Are you ready for a personal flying vehicle?

This dream is coming to life faster than you think thanks to Jetson, and in a little part, to 3D printing.

Jetson One is a personal aircraft. The company is trying to democratize flights, by removing the huge boundary between being able to drive a car and being able to fly an airplane.

“Right now you look at the car and you instantly know: oh yes, I can drive that. We want people to feel the same when they look at an aeroplane” – says Alec Bialek, Head of Jetson’s R&D.

I believe I can fly

Do you believe you can touch the sky? Jetson’s goal is to make flying, and especially personal flight, accessible to everybody. The story of Jetson’s establishment is very similar to the history of many successful companies that start with those words: “there were two guys…” Those guys were Tomasz Patan and Peter Ternström, both interested in Star Wars, helicopters, and airplanes.

They have this crazy idea to make a flying vehicle, extremely lightweight so it doesn’t need to pass all of the certification requirements that are normally necessary for full-on airplanes. A huge amount of work has been done to make it as easy to fly as possible. Thanks to that, when you jump into Jetson One, you have only two sticks: the “height stick”, and the “go stick”. That’s all you need to fly it. It is easy, and unintimidating to be around.

With this in mind, there was a huge pressure to make Jetson One as light as possible. Any weight saved on the aircraft is the weight that can be carried by a passenger. It also affects the flying time. When you don’t have wings, lightweight propellers are everything that holds you in the air.

You can fly sooner thanks to 3D printing

Being extremely weight sensitive, Jetson One needed to be manufactured with lightweight methods. And this is where 3d printing jumps (or flies!) in. Additive manufacturing gave Jetson a pretty good leg up in terms of making hollow structures and very narrow lattice patterns, that will make parts stiff and strong enough, but also keep as much of the weight out as possible.

Before 3d printing become popular, aircraft manufacturers needed to produce a lot of molds to prototype every part of an aircraft. It was a long and expensive process. Engineers from Jetson could skip that process, at least to the moment that they were happy with a design made with 3D printing technology.

“We are using the printers for making prototypes, as we are trying different things. It is also nice to model something in CAD software, print it, and physically hold it in your hand and put it on the vehicle. It is how you can see if you like it as this thing works” – notes Alec Bialek. “When 3d printing is so cheap, so accessible and so quick, it is actually a really great tool to sanity check your own designs”. – concludes Bialec.
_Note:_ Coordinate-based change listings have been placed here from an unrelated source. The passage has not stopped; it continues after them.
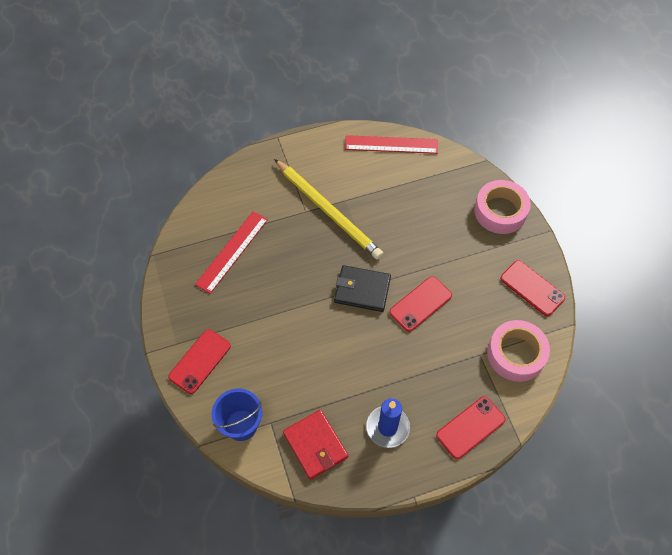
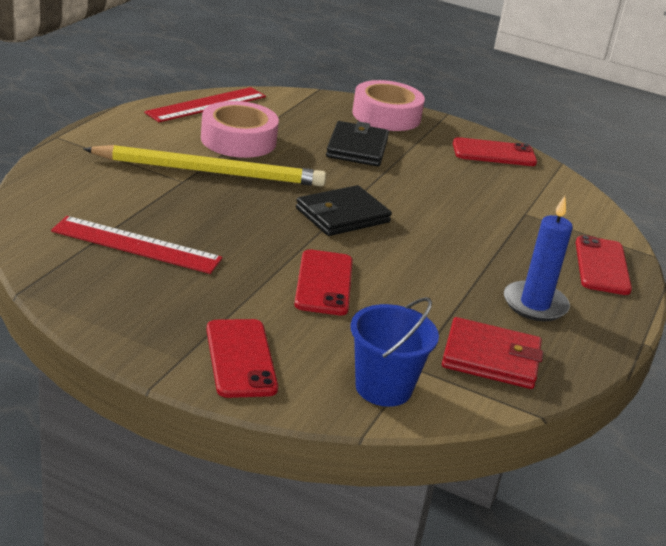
camera: 50 degrees left, 30 degrees down
(232, 251) = (136, 245): red ruler -> red ruler turned 60 degrees counterclockwise
(420, 304) = (416, 202): red phone -> red phone (324, 283)
(441, 234) = (357, 148): none -> black wallet
(516, 354) = (553, 200): pink tape -> pink tape (238, 140)

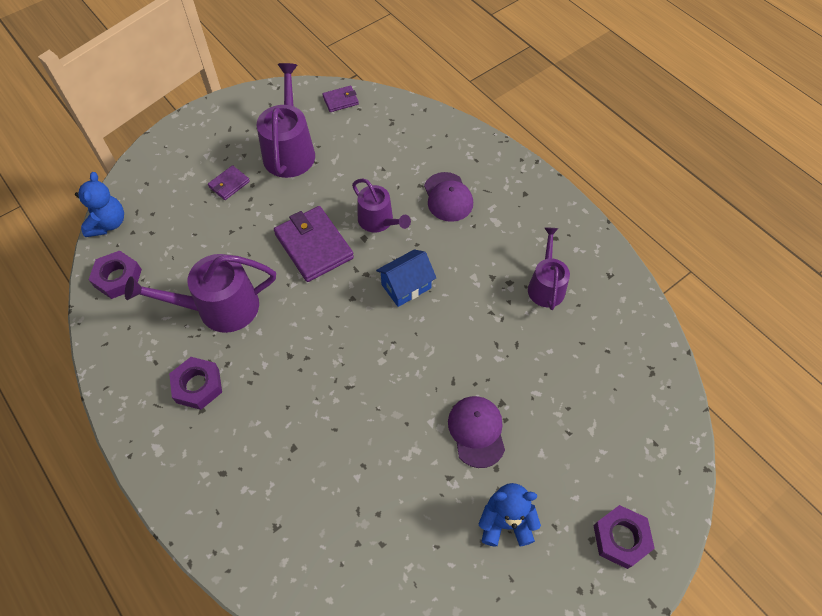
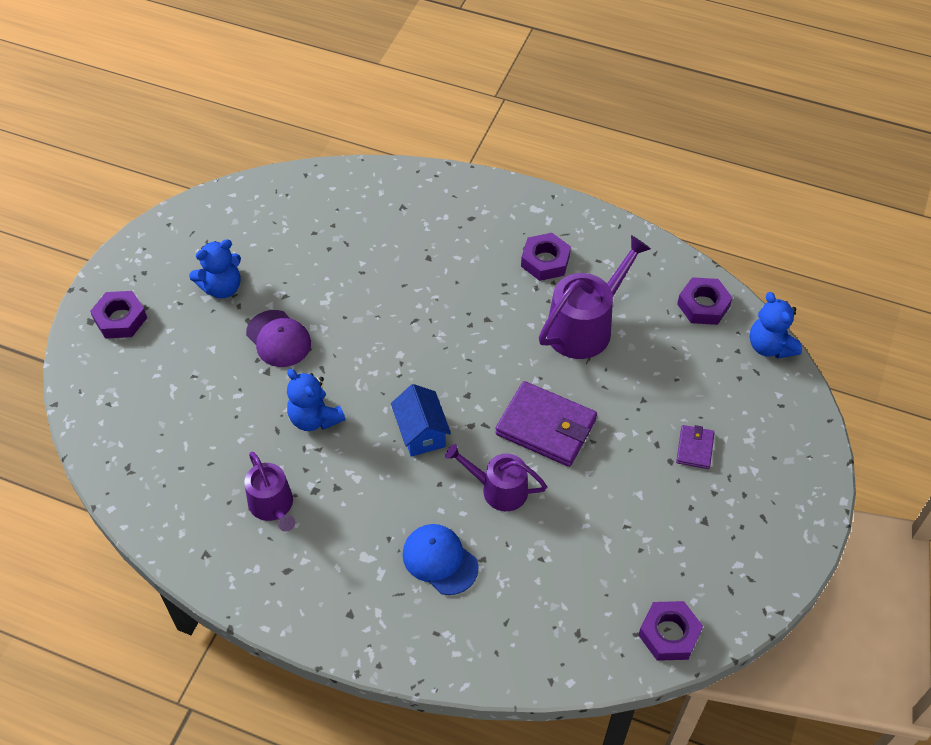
camera: 150 degrees right, 5 degrees down
(289, 151) = (667, 525): purple watering can -> none
(340, 100) = (669, 634): purple wallet -> purple nut
(406, 286) = (421, 433): blue house -> blue house turned 45 degrees counterclockwise
(448, 197) = (440, 560): purple cap -> blue cap
(481, 339) = (314, 418): none -> blue teddy bear

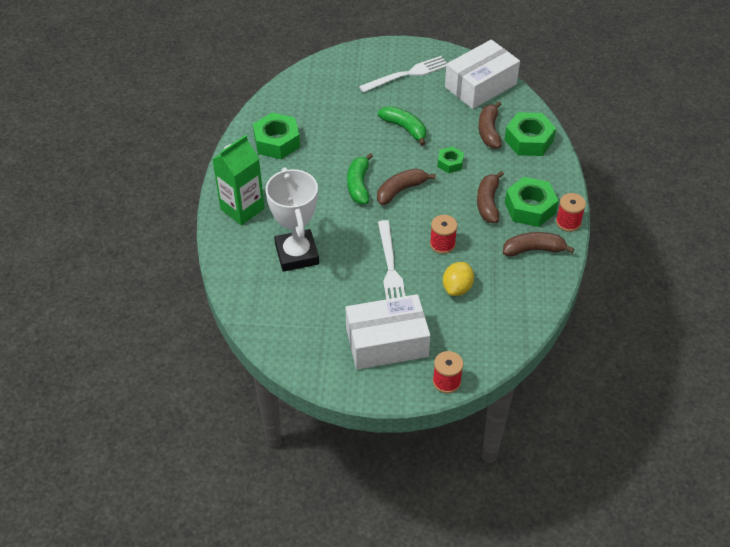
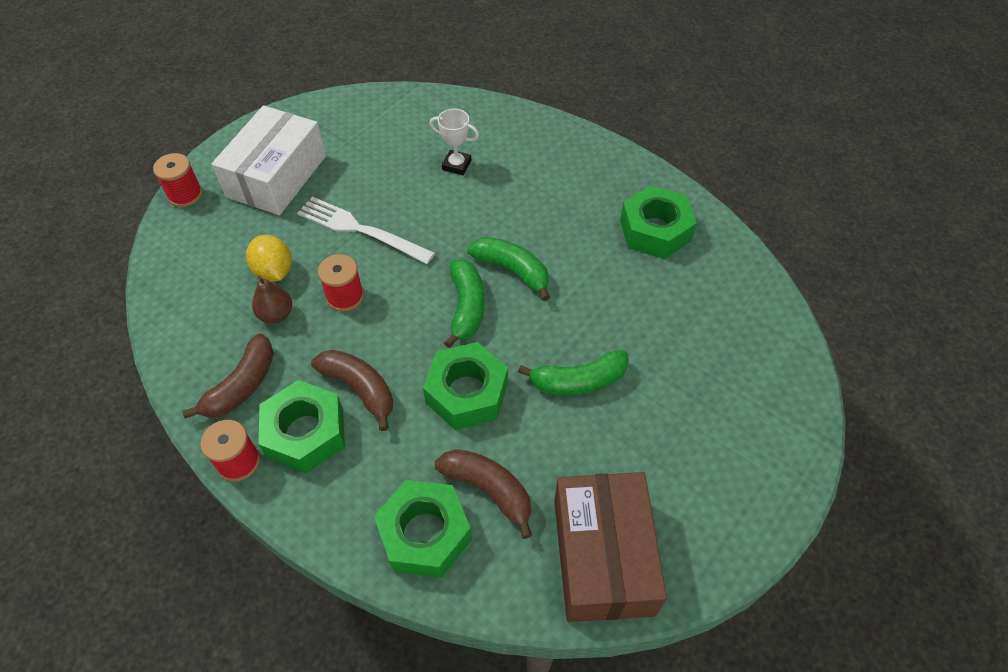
camera: 125 degrees right, 5 degrees up
(242, 209) = (563, 153): green carton -> none
(297, 254) = (456, 165): white trophy -> white trophy, size x0.48
(401, 190) = (466, 307): brown banana -> green banana
(407, 74) = (702, 461): white fork -> none
(450, 163) = (467, 393): green nut -> green nut, size x1.79
(480, 85) = (603, 556): white box -> brown box
(482, 266) = (276, 314): none -> brown pear

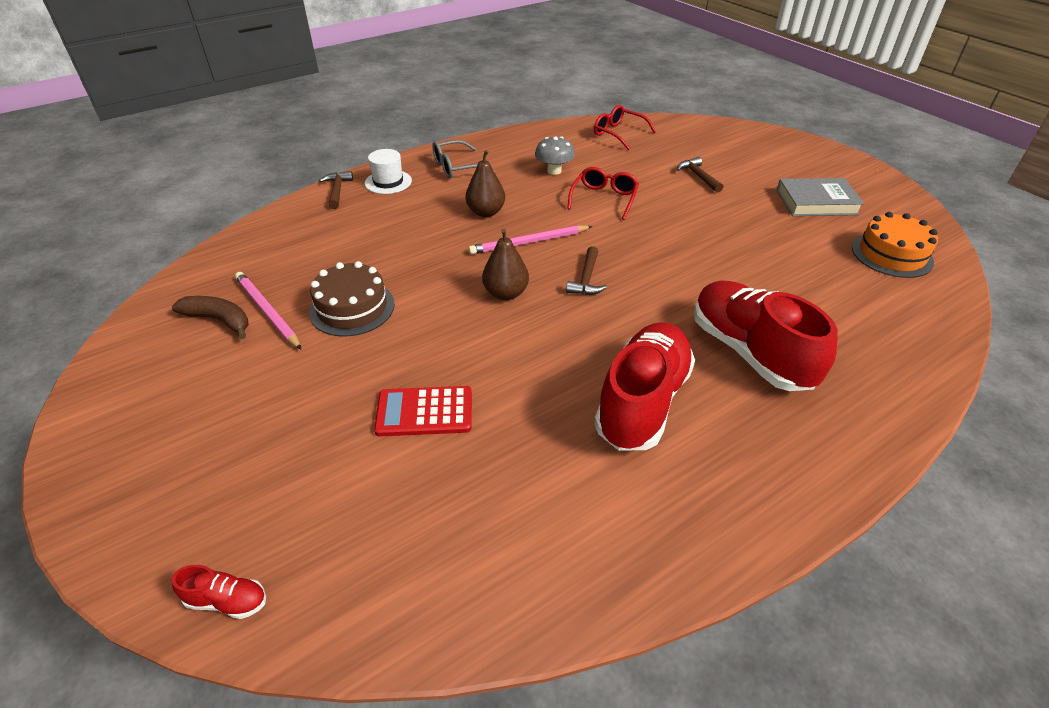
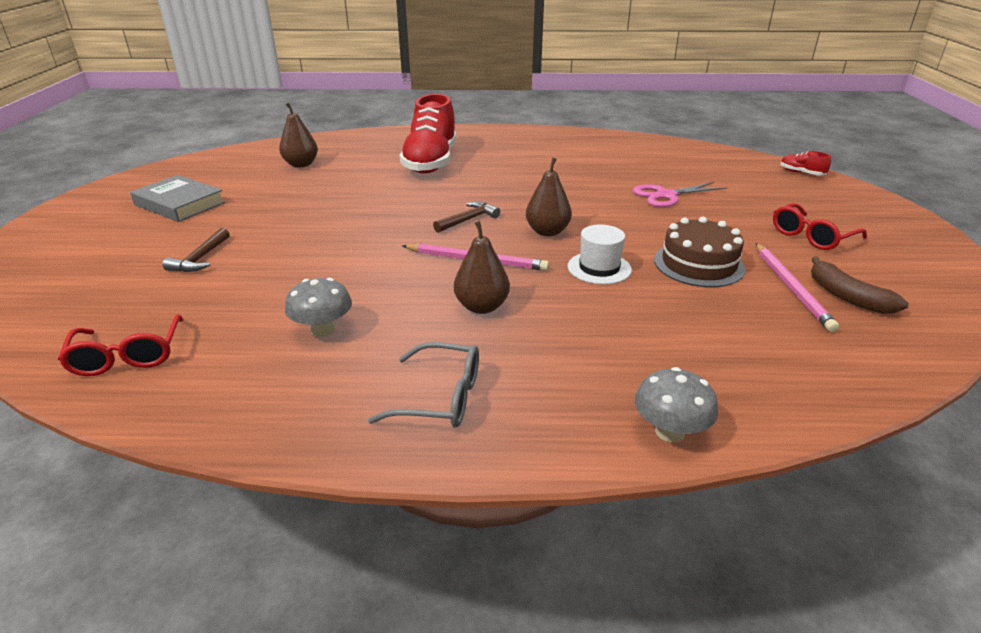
camera: 145 degrees left, 10 degrees down
(337, 190) = (670, 431): brown hammer -> grey mushroom
(388, 182) = (573, 414): white hat -> white hat (599, 268)
(424, 412) = (666, 195): red calculator -> pink scissors
(604, 198) = (335, 273): red glasses -> red glasses (811, 236)
(642, 401) = (526, 165): red shoe -> none
(851, 283) = (301, 164): none -> brown pear
(891, 254) = (236, 166): orange cake -> none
Prototyping is not the only use of additive manufacturing at Jetson. Some final parts are also 3D printed. If there are unique components, appearing only once per vehicle it would make it very expensive to make it by casting or molding. Even if there are more components on one vehicle and ultimately they should be serially produced, it is also better to start with 3d printed parts, and if the demand for Jetson One will be big enough then consider serial production.